NCIS must record interviews

By: North County Times Opinion staff -

Our view: Military investigators risking their own cases by failing to use yesterday's technology

Seven years into the 21st century, it's long past time for NCIS to catch up to 20th-century technology.

The investigators of the Naval Criminal Investigative Service, the federal agency responsible for investigating sailors and Marines accused of criminal acts, must immediately start recording their interviews and interrogations of witnesses and suspects with something better than a ballpoint pen.

The perils of not doing so are apparent to anyone following the Article 32 hearing of Marine 2nd Lt. Nathan Phan, who stands accused of assaulting three Iraqis in March and April, and making a false official statement regarding one of the incidents. Defense witnesses testified last month that NCIS agents added false material to the statements the agents were collecting from those witnesses while researching the charges against Phan. We may be stuck with a "he said, she said" dispute over what happened in those interviews, and it shouldn't have to be that way.

The disputed testimony in Phan's case has cast a harsh light on the outdated methods NCIS agents use to record those statements. Essentially, NCIS agents write down the statements of the witnesses they are questioning, and then have witnesses initial their own statements. But that leaves far too much room for error or interpretation. At least one witness now says he signed off on an inaccurate statement because he was busy with guard duty in Iraq.

The glaring truth is it didn't have to be this messy. Video cameras have been around for decades, tape recorders even longer, and newer digital devices make recording even easier. There is simply no excuse for military investigators to rely on notebooks and their memories when conducting custodial interviews.

A 2004 study of police experience with recording custodial interrogations by Thomas P. Sullivan of the Northwestern University School of Law convincingly makes the case: The precise words a suspect utters are captured in permanent record. The visual cues of gesture and reaction (often indispensable in evaluating a face-to-face conversation) are available to subsequent juries and judges. Accusations of police misconduct ---- for failing to properly provide Miranda warnings or ignoring requests for a lawyer, for instance ---- can be supported or dismissed almost instantly.

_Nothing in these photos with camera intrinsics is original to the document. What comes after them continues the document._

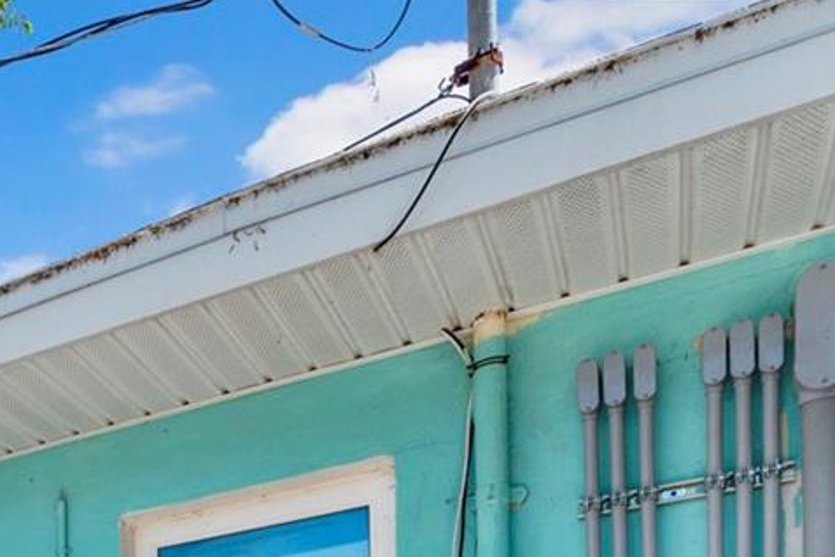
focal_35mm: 47
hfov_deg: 32.0
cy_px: 927
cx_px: -249
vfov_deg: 21.6
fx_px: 1090
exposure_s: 1/500
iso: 250
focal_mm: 14
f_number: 6.3
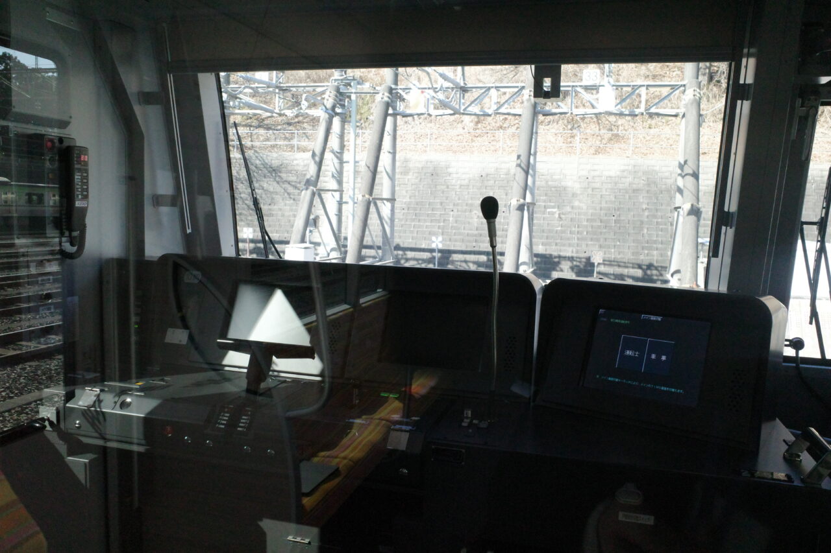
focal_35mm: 28
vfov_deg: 46.4
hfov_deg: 65.5
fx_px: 646
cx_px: 416
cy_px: 276
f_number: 5.6
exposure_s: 1/1600
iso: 6400
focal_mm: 18.3
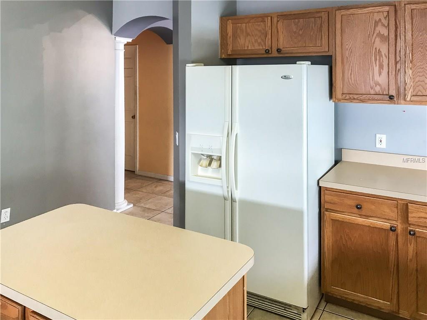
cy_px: 160
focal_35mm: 28
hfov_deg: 63.4
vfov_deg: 49.7
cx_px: 214
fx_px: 345
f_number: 1.8
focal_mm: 3.99
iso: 40
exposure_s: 1/17
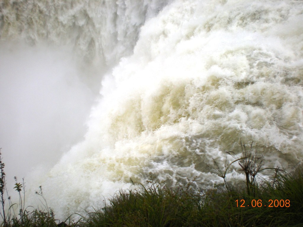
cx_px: 152
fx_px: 333
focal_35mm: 38
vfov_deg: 37.7
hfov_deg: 49.0
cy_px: 114
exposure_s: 1/142
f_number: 3.1
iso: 64
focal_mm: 6.3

Sure, machines break down and human error can render them useless, but both can be minimized through training and policies that take such inevitable, presumably infrequent mishaps into account. The value of having such a neutral record of an interview or interrogation is priceless.

An NCIS spokesman told North County Times reporter Mark Walker in September that the agency was reviewing its policy of not video- or audiotaping statements it takes from witnesses or suspects.

That answer came in the early days of the prosecution of the so-called "Pendleton 8," seven Camp Pendleton-based Marines and a Navy corpsman who were charged in connection to the slaying of a 52-year-old Iraqi civilian in the village of Hamdania, Iraq. The case against Phan, who wasn't present during that fatal April 26 incident and hasn't been linked to it in any way, nonetheless sprung from the Hamdania investigations. Phan was the commanding officer of the eight platoon members charged in the Hamdania killing, five of whom have pleaded guilty to various charges. Statements written down by NCIS agents pursuing the Hamdania case formed the crux of the assault cases against Phan.

Phan's is the second straight high-profile case against locally based Marines to send up a flare illuminating the unjustifiably antiquated interviewing methods employed by the NCIS. It's long past time for the agency to start properly recording the statements it takes from witnesses and suspects.

After all, if the police departments of Oceanside, Carlsbad and Escondido have all used recording and audiovisual equipment for years, why are the feds so slow to catch up to last century's technology?